The table shows the proportion of fifty-year-old adults who were never married over five decades in Japan. The chart represents Japanese marriage and divorce rates from 1970 to 2016.
The diagrams present information about marriage rates in Japan. While the table illustrates how the percentage of unmarried 50-year-old adults changed over five decades, 1970-2010, the line graph represents the changes in marriage and divorce numbers from 1970 to 2016.
Overall, it is readily apparent that the proportion of 50-year-old Japanese adults exhibited a consistent increase over the given period. Meanwhile, opposite trends were observed in marriage and divorce rates, with marriage rates showing an overall decline.
According to the table, there was a continuous incline in the proportion of adults who were never married in Japan. Standing at a meager 2 percentage-point in 1970, this figure then reported a doubling the following decade. The third decade saw further increase to 7 percentage-point, which eventually more than doubled with a staggering 15 percentage-point in the final decade.
The analysis of marriage and divorce portrayed a reversed pattern. Although the number of marriages at the start of the period was an impressive 1.000.000, it fell significantly to 600.000 in 2016. As for the divorce rates, the number experienced a more than twofold growth, increasing from the initial 100.000 to approximately 230.000 at the end of the span.
The essay is logically organized and presents a clear overview of the information. The use of cohesive devices is effective, and the progression of ideas is smooth. However, there are a few areas where the use of cohesive devices could be improved for better clarity.
Suggestions
- Consider using a wider range of cohesive devices to improve the flow of the essay. For example, when introducing the second diagram, you could use a phrase like “In contrast to the trends observed in the table,” to clearly signal the change in focus.
The essay demonstrates a good range of vocabulary and uses some less common and idiomatic language. However, there are a few instances of awkward or incorrect word choice.
The essay makes use of a variety of complex structures and is generally accurate in terms of grammar. However, there are a few minor errors that could be addressed.
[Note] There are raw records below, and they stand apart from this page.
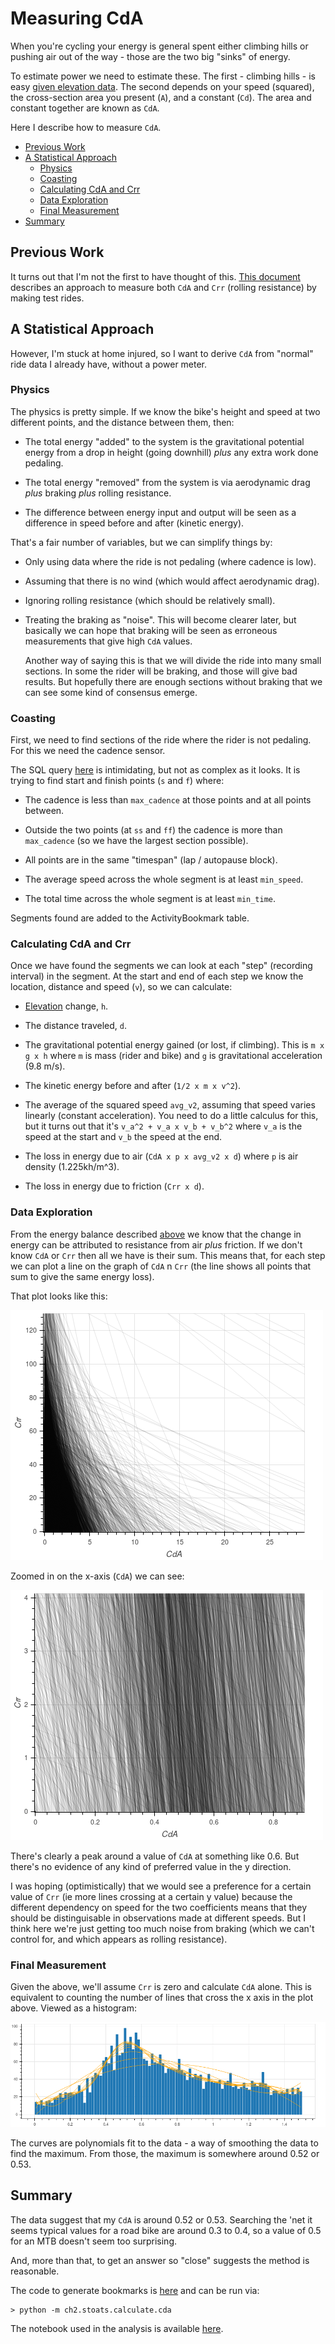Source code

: 
# Measuring CdA

When you're cycling your energy is general spent either climbing hills
or pushing air out of the way - those are the two big "sinks" of
energy.

To estimate power we need to estimate these.  The first - climbing
hills - is easy [given elevation data](elevation).  The second depends
on your speed (squared), the cross-section area you present (`A`), and
a constant (`Cd`).  The area and constant together are known as `CdA`.

Here I describe how to measure `CdA`.

* [Previous Work](#previous-work)
* [A Statistical Approach](#a-statistical-approach)
  * [Physics](#physics)
  * [Coasting](#coasting)
  * [Calculating CdA and Crr](#calculating-cda-and-crr)
  * [Data Exploration](#data-exploration)
  * [Final Measurement](#final-measurement)
* [Summary](#summary)

## Previous Work

It turns out that I'm not the first to have thought of this.  [This
document](https://github.com/andrewcooke/choochoo/blob/master/data/dev/indirect-cda.pdf)
describes an approach to measure both `CdA` and `Crr` (rolling
resistance) by making test rides.

## A Statistical Approach

However, I'm stuck at home injured, so I want to derive `CdA` from
"normal" ride data I already have, without a power meter.

### Physics

The physics is pretty simple.  If we know the bike's height and speed
at two different points, and the distance between them, then:

  * The total energy "added" to the system is the gravitational
    potential energy from a drop in height (going downhill) *plus* any
    extra work done pedaling.

  * The total energy "removed" from the system is via aerodynamic drag
    *plus* braking *plus* rolling resistance.

  * The difference between energy input and output will be seen as a
    difference in speed before and after (kinetic energy).

That's a fair number of variables, but we can simplify things by:

  * Only using data where the ride is not pedaling (where cadence is
    low).

  * Assuming that there is no wind (which would affect aerodynamic
    drag).

  * Ignoring rolling resistance (which should be relatively small).

  * Treating the braking as "noise".  This will become clearer later,
    but basically we can hope that braking will be seen as erroneous
    measurements that give high `CdA` values.

    Another way of saying this is that we will divide the ride into
    many small sections.  In some the rider will be braking, and those
    will give bad results.  But hopefully there are enough sections
    without braking that we can see some kind of consensus emerge.

### Coasting

First, we need to find sections of the ride where the rider is not
pedaling.  For this we need the cadence sensor.

The SQL query
[here](https://github.com/andrewcooke/choochoo/blob/master/ch2/stoats/calculate/cda.py#L39)
is intimidating, but not as complex as it looks.  It is trying to find
start and finish points (`s` and `f`) where:

  * The cadence is less than `max_cadence` at those points and at all
    points between.

  * Outside the two points (at `ss` and `ff`) the cadence is more than
    `max_cadence` (so we have the largest section possible).

  * All points are in the same "timespan" (lap / autopause block).

  * The average speed across the whole segment is at least
    `min_speed`.

  * The total time across the whole segment is at least `min_time`.

Segments found are added to the ActivityBookmark table.

### Calculating CdA and Crr

Once we have found the segments we can look at each "step" (recording
interval) in the segment.  At the start and end of each step we know
the location, distance and speed (`v`), so we can calculate:

  * [Elevation](elevation) change, `h`.

  * The distance traveled, `d`.

  * The gravitational potential energy gained (or lost, if climbing).
    This is `m x g x h` where `m` is mass (rider and bike) and `g` is
    gravitational acceleration (9.8 m/s).

  * The kinetic energy before and after (`1/2 x m x v^2`).

  * The average of the squared speed `avg_v2`, assuming that speed
    varies linearly (constant acceleration).  You need to do a little
    calculus for this, but it turns out that it's `v_a^2 + v_a x v_b +
    v_b^2` where `v_a` is the speed at the start and `v_b` the speed
    at the end.

  * The loss in energy due to air (`CdA x p x avg_v2 x d`) where `p`
    is air density (1.225kh/m^3).

  * The loss in energy due to friction (`Crr x d`).

### Data Exploration

From the energy balance described [above](#physics) we know that the
change in energy can be attributed to resistance from air *plus*
friction.  If we don't know `CdA` or `Crr` then all we have is their
sum.  This means that, for each step we can plot a line on the graph
of `CdA` n `Crr` (the line shows all points that sum to give the same
energy loss).

That plot looks like this:

![](cda-crr-1.png)

Zoomed in on the x-axis (`CdA`) we can see:

![](cda-crr-2.png)

There's clearly a peak around a value of `CdA` at something like 0.6.
But there's no evidence of any kind of preferred value in the y
direction.

I was hoping (optimistically) that we would see a preference for a
certain value of `Crr` (ie more lines crossing at a certain y value)
because the different dependency on speed for the two coefficients
means that they should be distinguisable in observations made at
different speeds.  But I think here we're just getting too much noise
from braking (which we can't control for, and which appears as rolling
resistance).

### Final Measurement

Given the above, we'll assume `Crr` is zero and calculate `CdA` alone.
This is equivalent to counting the number of lines that cross the x
axis in the plot above.  Viewed as a histogram:

![](cda-poly.png)

The curves are polynomials fit to the data - a way of smoothing the
data to find the maximum.  From those, the maximum is somewhere around
0.52 or 0.53.

## Summary

The data suggest that my `CdA` is around 0.52 or 0.53.  Searching the
'net it seems typical values for a road bike are around 0.3 to 0.4, so
a value of 0.5 for an MTB doesn't seem too surprising.

And, more than that, to get an answer so "close" suggests the method
is reasonable.

The code to generate bookmarks is
[here](https://github.com/andrewcooke/choochoo/blob/master/ch2/stoats/calculate/cda.py)
and can be run via:

    > python -m ch2.stoats.calculate.cda

The notebook used in the analysis is available
[here](https://github.com/andrewcooke/choochoo/blob/master/notebooks/power/plot_cda_k.ipynb).  
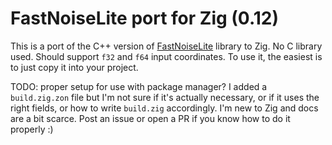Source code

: FastNoiseLite port for Zig (0.12)
==================================

This is a port of the C++ version of [FastNoiseLite](https://github.com/Auburn/FastNoiseLite) library to Zig. No C library used. Should support `f32` and `f64` input coordinates.
To use it, the easiest is to just copy it into your project.

TODO: proper setup for use with package manager?
I added a `build.zig.zon` file but I'm not sure if it's actually necessary, or if it uses the right fields, or how to write `build.zig` accordingly. I'm new to Zig and docs are a bit scarce. Post an issue or open a PR if you know how to do it properly :)

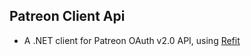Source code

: ## Patreon Client Api

- A .NET client for Patreon OAuth v2.0 API, using [Refit](https://github.com/reactiveui/refit)

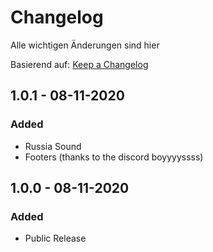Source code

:
# Changelog
Alle wichtigen Änderungen sind hier

Basierend auf: [Keep a Changelog](https://keepachangelog.com/en/1.0.0/)

## 1.0.1 - 08-11-2020
### Added
- Russia Sound
- Footers (thanks to the discord boyyyyssss)

## 1.0.0 - 08-11-2020
### Added
- Public Release
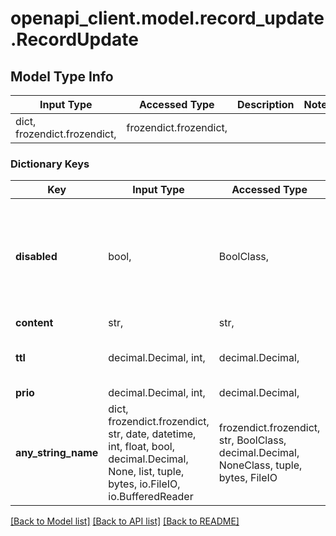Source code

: # openapi_client.model.record_update.RecordUpdate

## Model Type Info
Input Type | Accessed Type | Description | Notes
------------ | ------------- | ------------- | -------------
dict, frozendict.frozendict,  | frozendict.frozendict,  |  | 

### Dictionary Keys
Key | Input Type | Accessed Type | Description | Notes
------------ | ------------- | ------------- | ------------- | -------------
**disabled** | bool,  | BoolClass,  | When is true, the record is not visible for lookup. | [optional] if omitted the server will use the default value of False
**content** | str,  | str,  |  | [optional] 
**ttl** | decimal.Decimal, int,  | decimal.Decimal,  | Time to live for the record, recommended 3600. | [optional] 
**prio** | decimal.Decimal, int,  | decimal.Decimal,  |  | [optional] 
**any_string_name** | dict, frozendict.frozendict, str, date, datetime, int, float, bool, decimal.Decimal, None, list, tuple, bytes, io.FileIO, io.BufferedReader | frozendict.frozendict, str, BoolClass, decimal.Decimal, NoneClass, tuple, bytes, FileIO | any string name can be used but the value must be the correct type | [optional]

[[Back to Model list]](../../README.md#documentation-for-models) [[Back to API list]](../../README.md#documentation-for-api-endpoints) [[Back to README]](../../README.md)

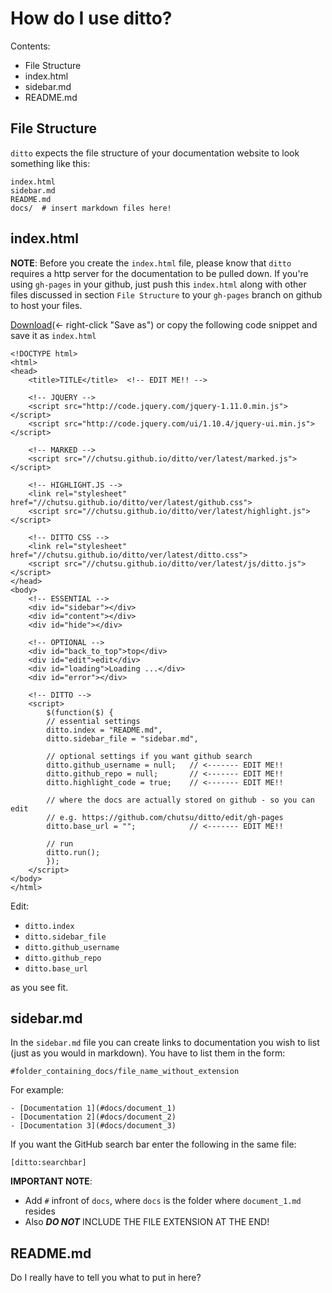 # How do I use ditto?

Contents:
- File Structure
- index.html
- sidebar.md
- README.md


## File Structure
`ditto` expects the file structure of your documentation website to look
something like this:

    index.html
    sidebar.md
    README.md
    docs/  # insert markdown files here!

## index.html
**NOTE**: Before you create the `index.html` file, please know that `ditto`
requires a http server for the documentation to be pulled down. If you're using
`gh-pages` in your github, just push this `index.html` along with other files
discussed in section `File Structure` to your `gh-pages` branch on github to
host your files.

[Download][index_file](<- right-click "Save as") or copy the following code
snippet and save it as `index.html`


    <!DOCTYPE html>
    <html>
    <head>
        <title>TITLE</title>  <!-- EDIT ME!! -->

        <!-- JQUERY -->
        <script src="http://code.jquery.com/jquery-1.11.0.min.js"></script>
        <script src="http://code.jquery.com/ui/1.10.4/jquery-ui.min.js"></script>

        <!-- MARKED -->
        <script src="//chutsu.github.io/ditto/ver/latest/marked.js"></script>

        <!-- HIGHLIGHT.JS -->
        <link rel="stylesheet" href="//chutsu.github.io/ditto/ver/latest/github.css">
        <script src="//chutsu.github.io/ditto/ver/latest/highlight.js"></script>

        <!-- DITTO CSS -->
        <link rel="stylesheet" href="//chutsu.github.io/ditto/ver/latest/ditto.css">
        <script src="//chutsu.github.io/ditto/ver/latest/js/ditto.js"></script>
    </head>
    <body>
        <!-- ESSENTIAL -->
        <div id="sidebar"></div>
        <div id="content"></div>
        <div id="hide"></div>

        <!-- OPTIONAL -->
        <div id="back_to_top">top</div>
        <div id="edit">edit</div>
        <div id="loading">Loading ...</div>
        <div id="error"></div>

        <!-- DITTO -->
        <script>
            $(function($) {
            // essential settings
            ditto.index = "README.md",
            ditto.sidebar_file = "sidebar.md",

            // optional settings if you want github search
            ditto.github_username = null;   // <------- EDIT ME!!
            ditto.github_repo = null;       // <------- EDIT ME!!
            ditto.highlight_code = true;    // <------- EDIT ME!!

            // where the docs are actually stored on github - so you can edit
            // e.g. https://github.com/chutsu/ditto/edit/gh-pages
            ditto.base_url = "";            // <------- EDIT ME!!

            // run
            ditto.run();
            });
        </script>
    </body>
    </html>


Edit:
- `ditto.index`
- `ditto.sidebar_file`
- `ditto.github_username`
- `ditto.github_repo`
- `ditto.base_url`

as you see fit.


## sidebar.md
In the `sidebar.md` file you can create links to documentation you wish to list
(just as you would in markdown). You have to list them in the form:

    #folder_containing_docs/file_name_without_extension

For example:

    - [Documentation 1](#docs/document_1)
    - [Documentation 2](#docs/document_2)
    - [Documentation 3](#docs/document_3)

If you want the GitHub search bar enter the following in the same file:

    [ditto:searchbar]

**IMPORTANT NOTE**:
- Add `#` infront of `docs`, where `docs` is the folder where `document_1.md` resides
- Also ___DO NOT___ INCLUDE THE FILE EXTENSION AT THE END!

## README.md
Do I really have to tell you what to put in here?


[index_file]: http://raw.githubusercontent.com/chutsu/ditto/master/ver/latest/index.html
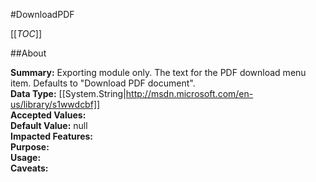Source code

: #DownloadPDF

[[_TOC_]]

##About

**Summary:**  Exporting module only. The text for the PDF download menu item. Defaults to "Download PDF document".   
**Data Type:** [[System.String|http://msdn.microsoft.com/en-us/library/s1wwdcbf]]  
**Accepted Values:**   
**Default Value:** null  
**Impacted Features:**   
**Purpose:**   
**Usage:**   
**Caveats:**   

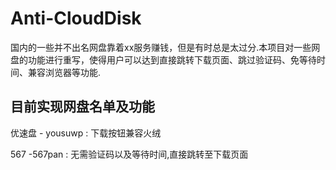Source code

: # Anti-CloudDisk
国内的一些并不出名网盘靠着xx服务赚钱，但是有时总是太过分.本项目对一些网盘的功能进行重写，使得用户可以达到直接跳转下载页面、跳过验证码、免等待时间、兼容浏览器等功能.

## 目前实现网盘名单及功能

优速盘 - yousuwp : 下载按钮兼容火绒

567 -567pan : 无需验证码以及等待时间,直接跳转至下载页面

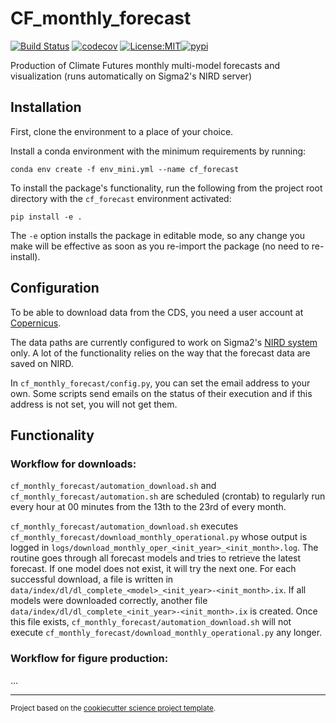 CF_monthly_forecast
==============================
[![Build Status](https://github.com/olewu/cf_monthly_forecast/workflows/Tests/badge.svg)](https://github.com/olewu/cf_monthly_forecast/actions)
[![codecov](https://codecov.io/gh/olewu/cf_monthly_forecast/branch/main/graph/badge.svg)](https://codecov.io/gh/olewu/cf_monthly_forecast)
[![License:MIT](https://img.shields.io/badge/License-MIT-lightgray.svg?style=flt-square)](https://opensource.org/licenses/MIT)[![pypi](https://img.shields.io/pypi/v/cf_monthly_forecast.svg)](https://pypi.org/project/cf_monthly_forecast)
<!-- [![conda-forge](https://img.shields.io/conda/dn/conda-forge/cf_monthly_forecast?label=conda-forge)](https://anaconda.org/conda-forge/cf_monthly_forecast) -->
<!--[![Documentation Status](https://readthedocs.org/projects/cf_monthly_forecast/badge/?version=latest)](https://cf_monthly_forecast.readthedocs.io/en/latest/?badge=latest)-->


Production of Climate Futures monthly multi-model forecasts and visualization (runs automatically on Sigma2's NIRD server)

## Installation

First, clone the environment to a place of your choice.

Install a conda environment with the minimum requirements by running:

`conda env create -f env_mini.yml --name cf_forecast`

To install the package's functionality, run the following from the project root directory with the `cf_forecast` environment activated:

`pip install -e .`

The `-e` option installs the package in editable mode, so any change you make will be effective as soon as you re-import the package (no need to re-install).

## Configuration

To be able to download data from the CDS, you need a user account at [Copernicus](https://cds.climate.copernicus.eu/#!/home).

The data paths are currently configured to work on Sigma2's [NIRD system](https://documentation.sigma2.no/files_storage/nird.html) only. A lot of the functionality relies on the way that the forecast data are saved on NIRD. 

In `cf_monthly_forecast/config.py`, you can set the email address to your own. Some scripts send emails on the status of their execution and if this address is not set, you will not get them.

## Functionality
### Workflow for downloads:

`cf_monthly_forecast/automation_download.sh` and `cf_monthly_forecast/automation.sh` are scheduled (crontab) to regularly run every hour at 00 minutes from the 13th to the 23rd of every month. 

`cf_monthly_forecast/automation_download.sh` executes `cf_monthly_forecast/download_monthly_operational.py` whose output is logged in `logs/download_monthly_oper_<init_year>_<init_month>.log`. The routine goes through all forecast models and tries to retrieve the latest forecast. If one model does not exist, it will try the next one. For each successful download, a file is written in `data/index/dl/dl_complete_<model>_<init_year>-<init_month>.ix`. If all models were downloaded correctly, another file `data/index/dl/dl_complete_<init_year>-<init_month>.ix` is created. Once this file exists, `cf_monthly_forecast/automation_download.sh` will not execute `cf_monthly_forecast/download_monthly_operational.py` any longer.


### Workflow for figure production:

...

--------

<p><small>Project based on the <a target="_blank" href="https://github.com/jbusecke/cookiecutter-science-project">cookiecutter science project template</a>.</small></p>
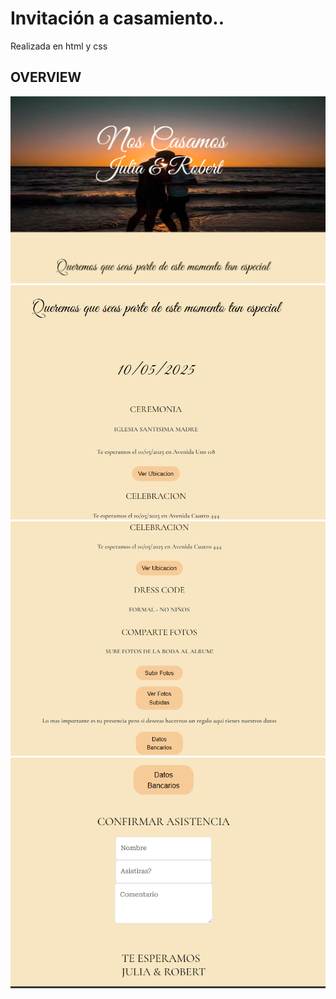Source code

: # Invitación a casamiento..
 Realizada en html y css

## OVERVIEW

![primerparte](img/ej1.png)
![segundaparte](img/ej2.png)
![tercerparte](img/ej3.png)
![cuartaparte](img/ej4.png)
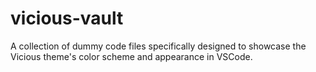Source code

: # vicious-vault
A collection of dummy code files specifically designed to showcase the Vicious theme's color scheme and appearance in VSCode.
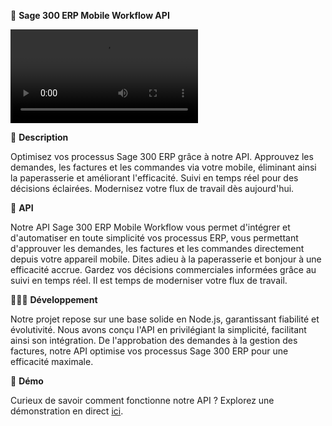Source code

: 📱 **Sage 300 ERP Mobile Workflow API**  

![Aperçu](lien-vers-la-vidéo-de-présentation.mov)

📁 **Description**  

Optimisez vos processus Sage 300 ERP grâce à notre API. Approuvez les demandes, les factures et les commandes via votre mobile, éliminant ainsi la paperasserie et améliorant l'efficacité. Suivi en temps réel pour des décisions éclairées. Modernisez votre flux de travail dès aujourd'hui.

📶 **API**  

Notre API Sage 300 ERP Mobile Workflow vous permet d'intégrer et d'automatiser en toute simplicité vos processus ERP, vous permettant d'approuver les demandes, les factures et les commandes directement depuis votre appareil mobile. Dites adieu à la paperasserie et bonjour à une efficacité accrue. Gardez vos décisions commerciales informées grâce au suivi en temps réel. Il est temps de moderniser votre flux de travail.

🧑🏻‍💻 **Développement**  

Notre projet repose sur une base solide en Node.js, garantissant fiabilité et évolutivité. Nous avons conçu l'API en privilégiant la simplicité, facilitant ainsi son intégration. De l'approbation des demandes à la gestion des factures, notre API optimise vos processus Sage 300 ERP pour une efficacité maximale.

🎁 **Démo**  

Curieux de savoir comment fonctionne notre API ? Explorez une démonstration en direct [ici](https://workflowapi-node-js.vercel.app/).


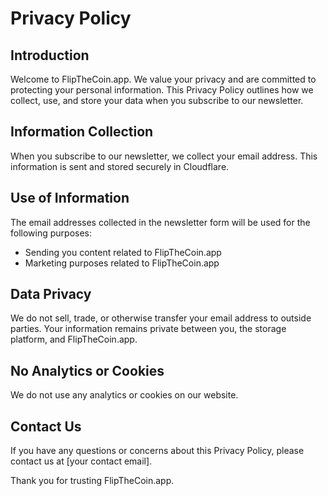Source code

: # Privacy Policy

## Introduction

Welcome to FlipTheCoin.app. We value your privacy and are committed to protecting your personal information. This Privacy Policy outlines how we collect, use, and store your data when you subscribe to our newsletter.

## Information Collection

When you subscribe to our newsletter, we collect your email address. This information is sent and stored securely in Cloudflare.

## Use of Information

The email addresses collected in the newsletter form will be used for the following purposes:

- Sending you content related to FlipTheCoin.app
- Marketing purposes related to FlipTheCoin.app

## Data Privacy

We do not sell, trade, or otherwise transfer your email address to outside parties. Your information remains private between you, the storage platform, and FlipTheCoin.app.

## No Analytics or Cookies

We do not use any analytics or cookies on our website.

## Contact Us

If you have any questions or concerns about this Privacy Policy, please contact us at [your contact email].

Thank you for trusting FlipTheCoin.app.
The essay provides a clear and detailed overview of the information presented in the diagrams. The key features are identified and described appropriately, and the essay is well-organized with a logical progression of ideas. However, the use of some data could be more precise to better illustrate the trends and comparisons.
Suggestions
- Consider providing more precise data when describing the diagrams. For example, instead of saying “an impressive 1.000.000” at the start of the period, it would be more accurate to say “1,000,000” to match the format used in the rest of the essay.